The New Life
- First Turkish edition
- Author: Orhan Pamuk
- Original title: Yeni Hayat
- Translator: Güneli Gün
- Language: Turkish
- Publisher: İletişim Yayınları, Farrar, Straus and Giroux
- Publication date: 1994
- Publication place: Turkey
- Published in English: 1997
- Pages: 296
- ISBN: 978-0-374-22129-4
- OCLC: 35657984
- Dewey Decimal: 894/.3533 20
- LC Class: PL248.P34 Y4613 1997
- Preceded by: The Black Book
- Followed by: My Name Is Red

= The New Life (Pamuk novel) =

1994 novel by Orhan Pamuk

The New Life (Turkish: Yeni Hayat) is a 1994 novel by Turkish writer Orhan Pamuk, translated into English by Güneli Gün in 1997.

The plot centers around a young engineering student in Istanbul who discovers a "new life" in the pages of a book of the same name. The protagonist finds a number of other readers who have become similarly consumed as well as a few people who seek to destroy the book because of the effect it has on its followers. No passages from the book are revealed, and readers of the novel are left to hypothesize about its nature through the actions of the main character and other obsessed readers.
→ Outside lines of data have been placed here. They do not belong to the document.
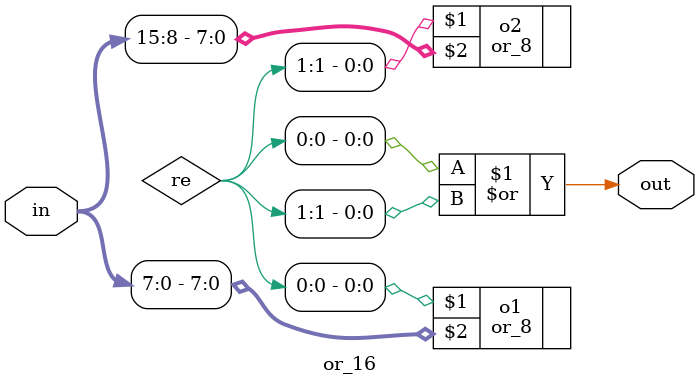
<source format=sv>
`timescale 1ns/10ps
module or_16 (out,in);
	input logic [15:0]in;
	output logic out;
	
	logic [1:0]re;
	
	or_8 o1(re[0],in[7:0]);
	or_8 o2(re[1],in[15:8]);
	or #50 o3(out,re[0],re[1]);

endmodule
</source>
Pamuk started writing the novel when suffering from insomnia caused by a jet lag after a long plane journey. The title of the book was appropriated from Dante Alighieri's work The New Life.

==Plot==
The protagonist, Osman, first notices the book in the university canteen when a female student, Janan, sets a copy down for a moment on his table. He later buys his own copy at a bookstall and is so thrilled by this novel that he sets off in search of the new life it promises. Janan introduces Osman to her lover Mehmet who had also read the book and been to the world it describes. Osman, who at this point is enchanted by Janan, witnesses Mehmet gunned down at a bus stop, but the injured man mysteriously disappears and can't be traced at any hospital. The two embark on surreal bus journeys in search of Mehmet. One of the buses has a road accident which results in fatalities. However, they emerge alive, expropriating the wallets and identities of two dead passengers. They continue the journey and encounter Dr. Fine, Mehmet's father. It turns out that he had sent spies to keep watch on his rebellious son and to murder other readers of the book. Janan herself vanishes and Osman goes on more surreal and violent bus journeys. It later appears that a deceased friend of Osman's father, Uncle Rifki, may actually be the author of the book.

==Reception==
The novel was met with negative feedback from reviewers and readers alike, with many finding it incomprehensible. Following the release of the English version, D. M. Thomas gave the novel a mixed review in The New York Times and Gabriel Josipovici in his negative review for The Independent called the book "unreadable" and described its references to Dante and Rilke as "embarrassing".

In contrast to negative reviews, The New Life has reportedly become the fastest selling book in Turkish history at the time of its release. It sold 164,000 copies in a year and by 1997 that figure had exceeded 200,000.